The Israelites were getting restless, feared that the whole “liberation” and “crossing the sea as if on dry land” and “promise of a home” was a farce. They doubted God. They couldn’t hold on to God, couldn’t trust that a thing you couldn’t see, touch, or taste was real. And so they begged Aharon (Aaron), Moshe’s brother, to build them a golden calf.
Moshe descended the mountain with the 10 commandments carved into stone, saw what these Israelites had done, and shattered the word of God on the ground.
So on Shavuot, we attend “Tikkun Leyl Shavuot.” Tikkun, like in tikkun olam, is a corrective. The eve of Shavuot, instead of going to bed like nothing ever happened, many will stay up all night studying words of Torah. Making up for the catastrophe of the destruction of the first 10 commandments, the construction of the golden calf. We are all transported back to the base of the mountain on erev Shavuot (the eve of Shavuot) and there we have a chance.

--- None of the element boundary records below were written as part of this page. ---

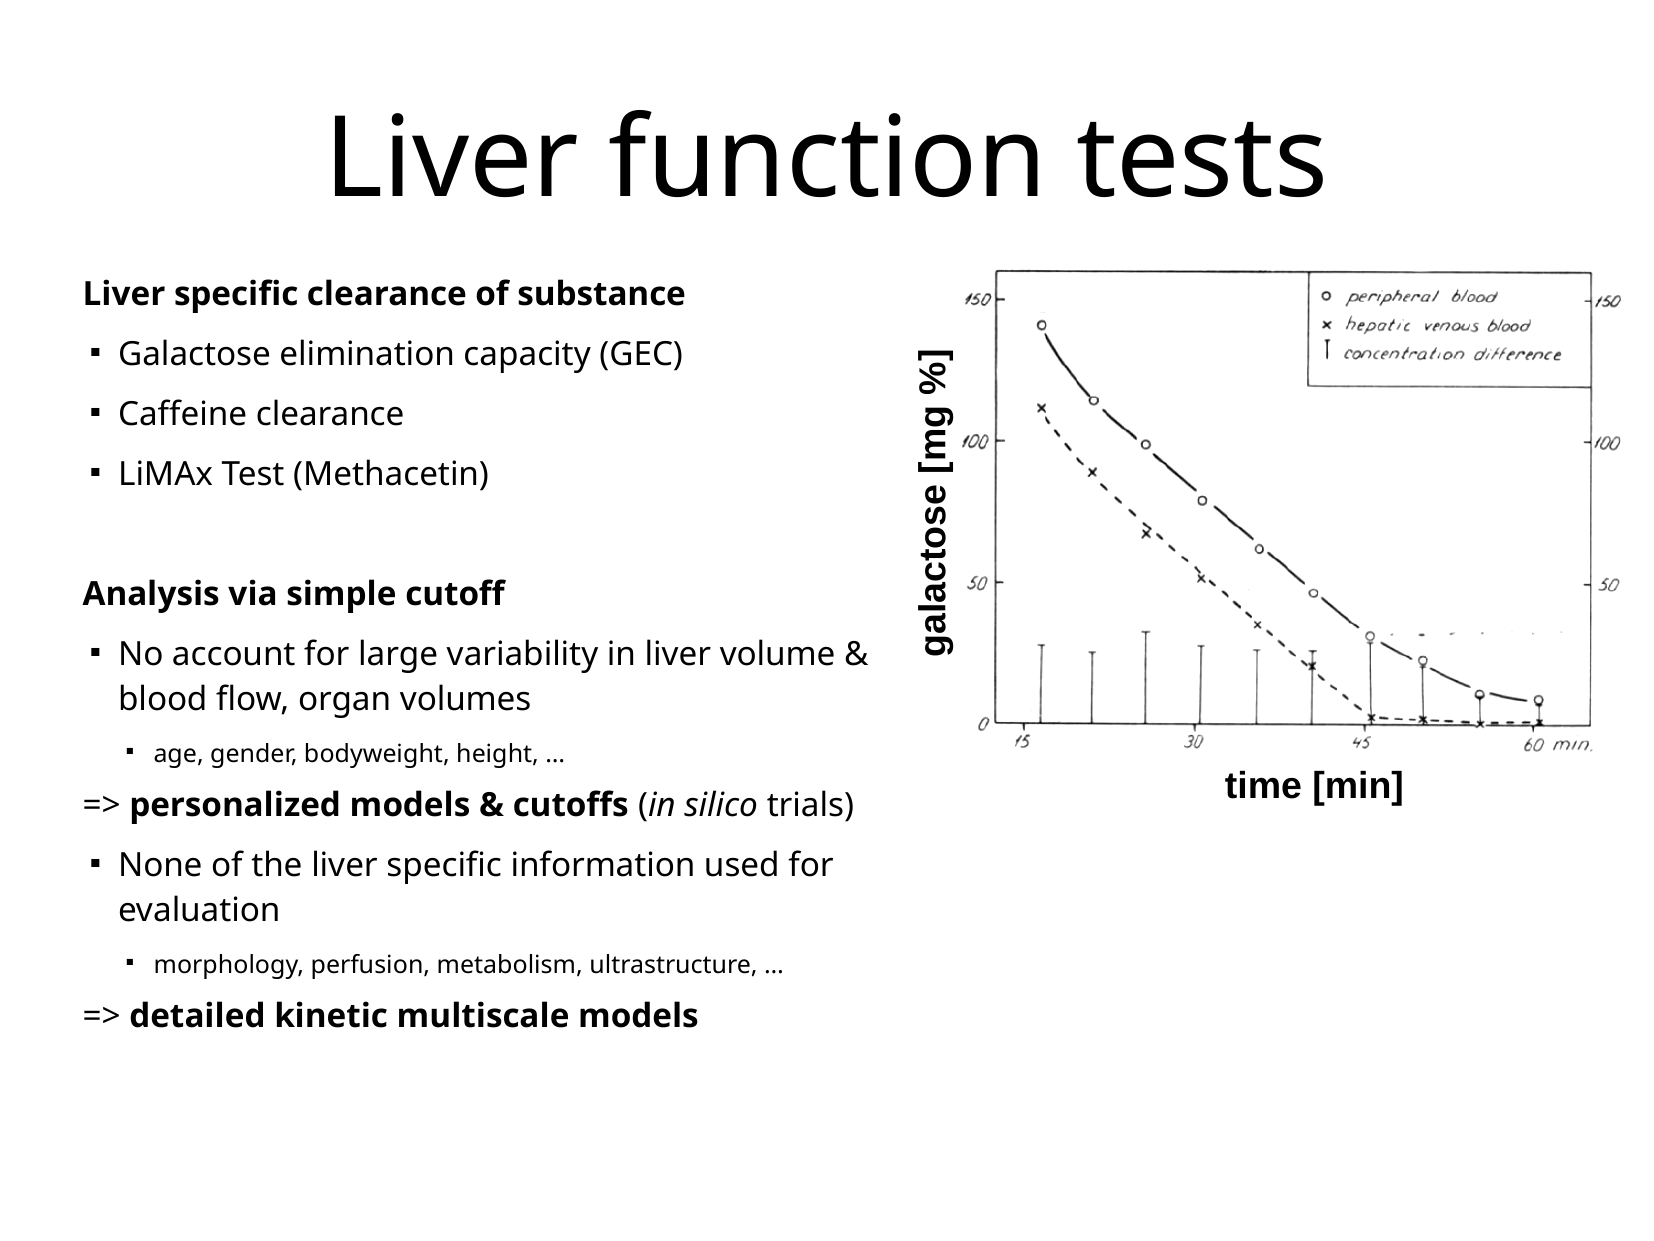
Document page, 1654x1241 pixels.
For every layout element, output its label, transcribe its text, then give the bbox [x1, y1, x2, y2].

picture [955, 269, 1621, 752]
text_box time [min] [1210, 753, 1419, 810]
title Liver function tests [82, 49, 1571, 257]
text_box galactose [mg %] [893, 326, 950, 665]
list Liver specific clearance of substance Galactose elimination capacity (GEC) Caffeine clearance LiMAx Test (Methacetin) Analysis via simple cutoff No account for large variability in liver volume & blood flow, organ volumes age, gender, bodyweight, height, … => personalized models & cutoffs (in silico trials) None of the liver specific information used for evaluation morphology, perfusion, metabolism, ultrastructure, … => detailed kinetic multiscale models [82, 270, 871, 1081]
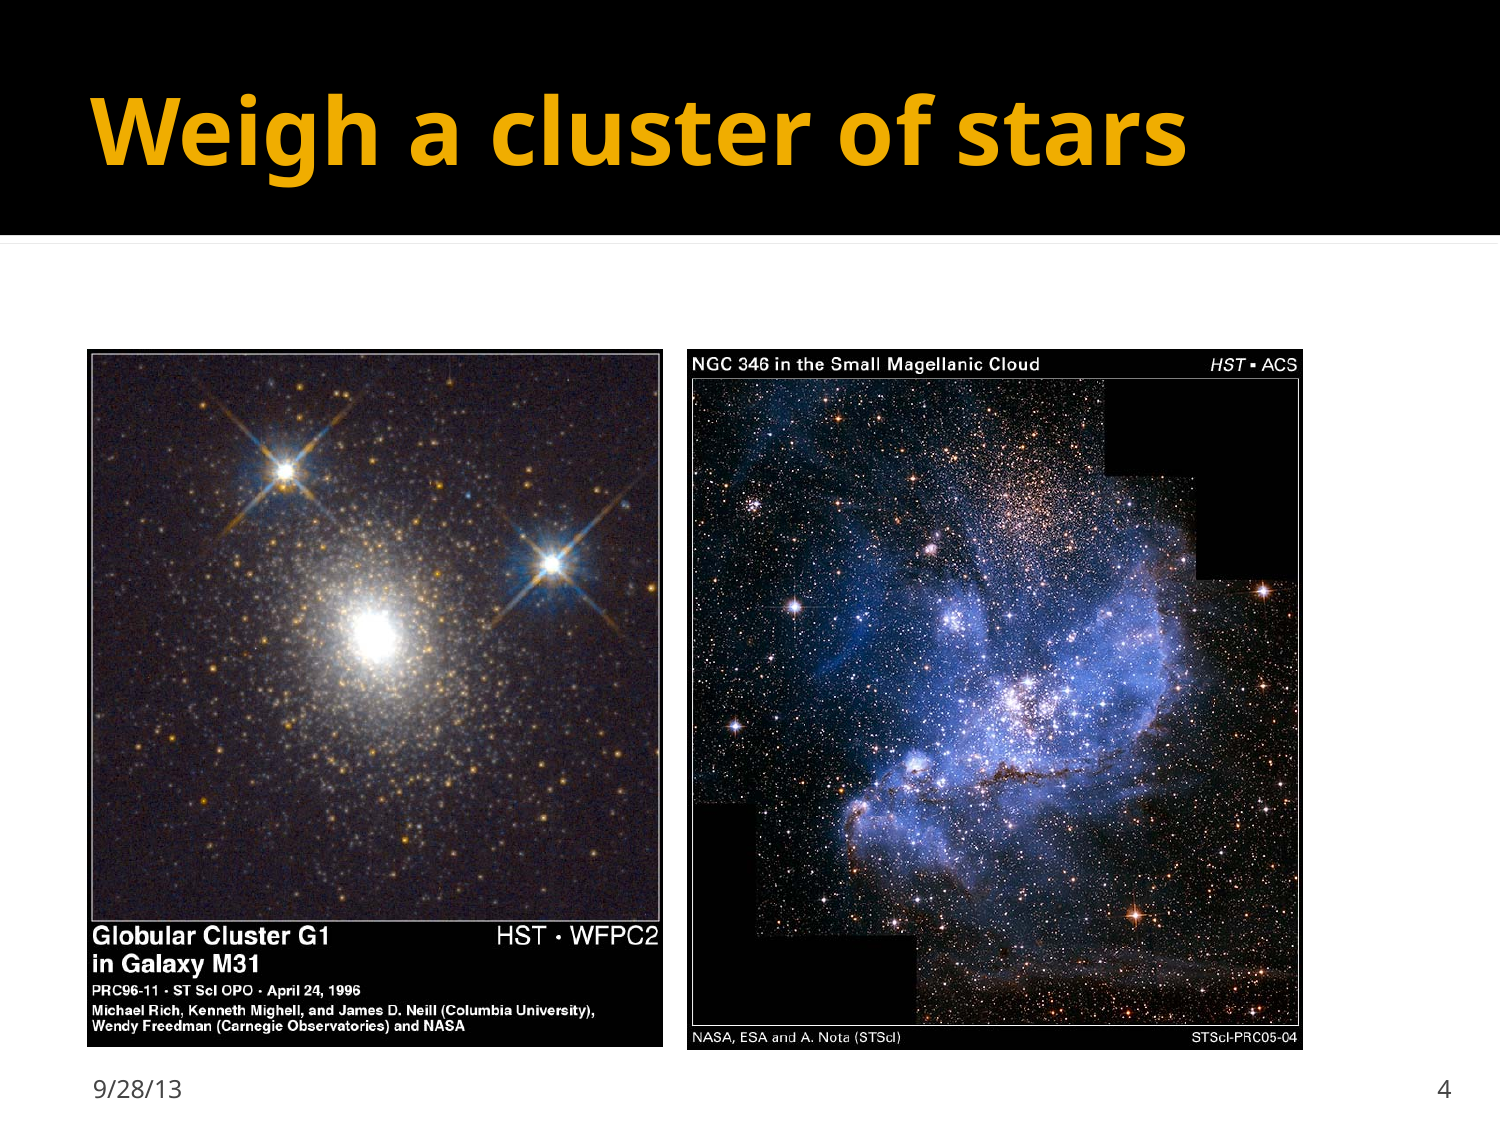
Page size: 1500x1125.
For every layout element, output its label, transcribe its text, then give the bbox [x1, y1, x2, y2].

picture [687, 349, 1303, 1050]
picture [87, 349, 663, 1047]
slide_number 9/28/13 [75, 1062, 425, 1108]
title Weigh a cluster of stars [75, 25, 1425, 231]
slide_number <number> [1345, 1062, 1467, 1108]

Shavuot teaches us that we have a chance to make things right. That when history offers us a chance to repeat itself, for us to make the same mistakes, we can say no. That we can implement ritual to remind us to stay present in our bodies, in the world around us, in the choices we can decide to make differently.
This Shavuot the tragedy of the world surrounds my heart. The massacre in Gaza at the time of Mattan Torah (receiving of Torah), and at the time of Ramadan, the first revelation of the Quran to Mohammad, leaves me wondering what must be revealed to us so we might learn from the past.

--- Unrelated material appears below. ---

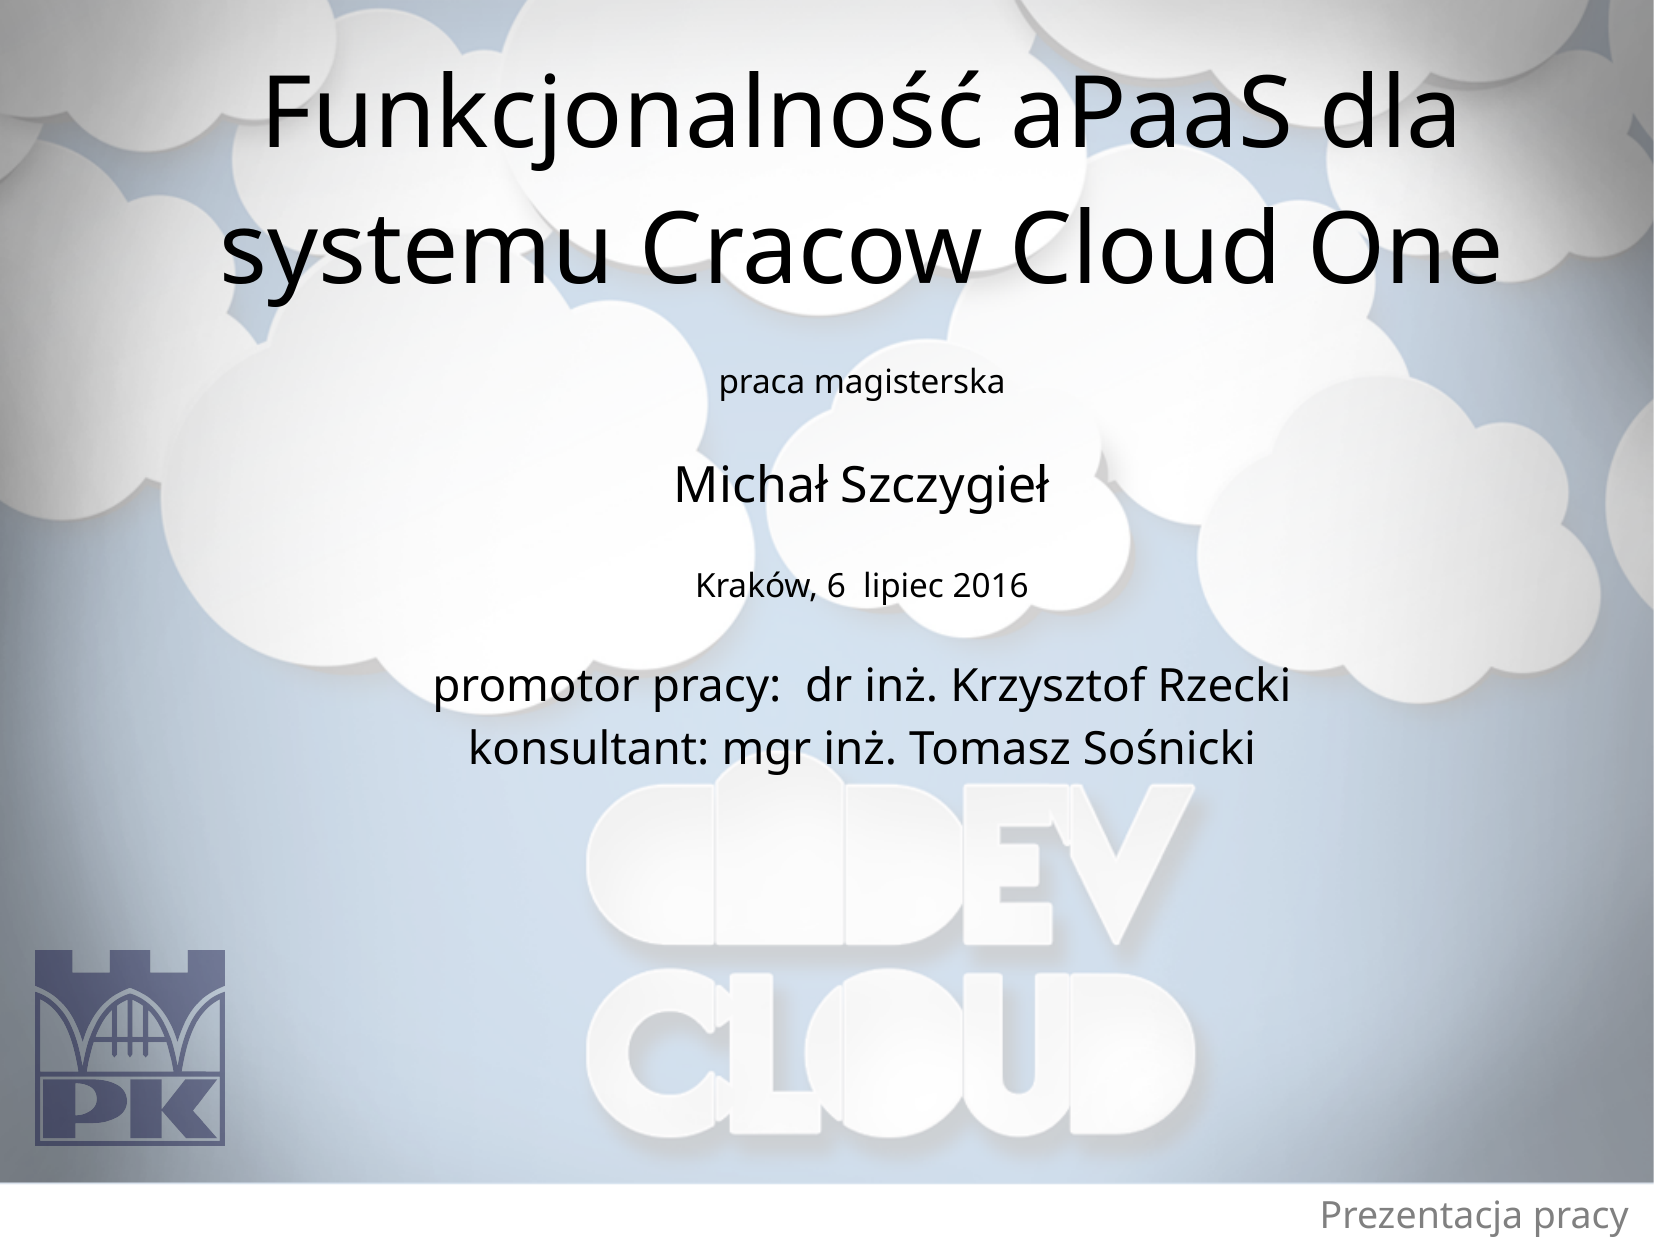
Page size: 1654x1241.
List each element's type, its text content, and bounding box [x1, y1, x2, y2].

text_box Prezentacja pracy dyplomowej [1122, 1181, 1654, 1241]
picture [0, 0, 1654, 1241]
title Funkcjonalność aPaaS dla systemu Cracow Cloud One praca magisterska Michał Szczygieł Kraków, 6 lipiec 2016 promotor pracy: dr inż. Krzysztof Rzecki konsultant: mgr inż. Tomasz Sośnicki [118, 77, 1607, 741]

Shavuot offers one answer, one hope. That we can learn to not make the same mistakes twice. That instead of being traumatized year after year that we destroyed Torah, lost faith, almost lost it all, we find a corrective. Shavuot helps us believe that there is a way out of this calamity. Shavuot reminds us that we were all at Sinai, all of us, and that we have the ability to choose again and again to recommit to the paths forward, and to learn from our collective past. Our rituals move us from fear and scarcity and shame to greater learning and truth. May it be so this year, too.
Shabbat shalom and chag sameach,
May you receive the sweetest Torah at Sinai, may it be a revelation.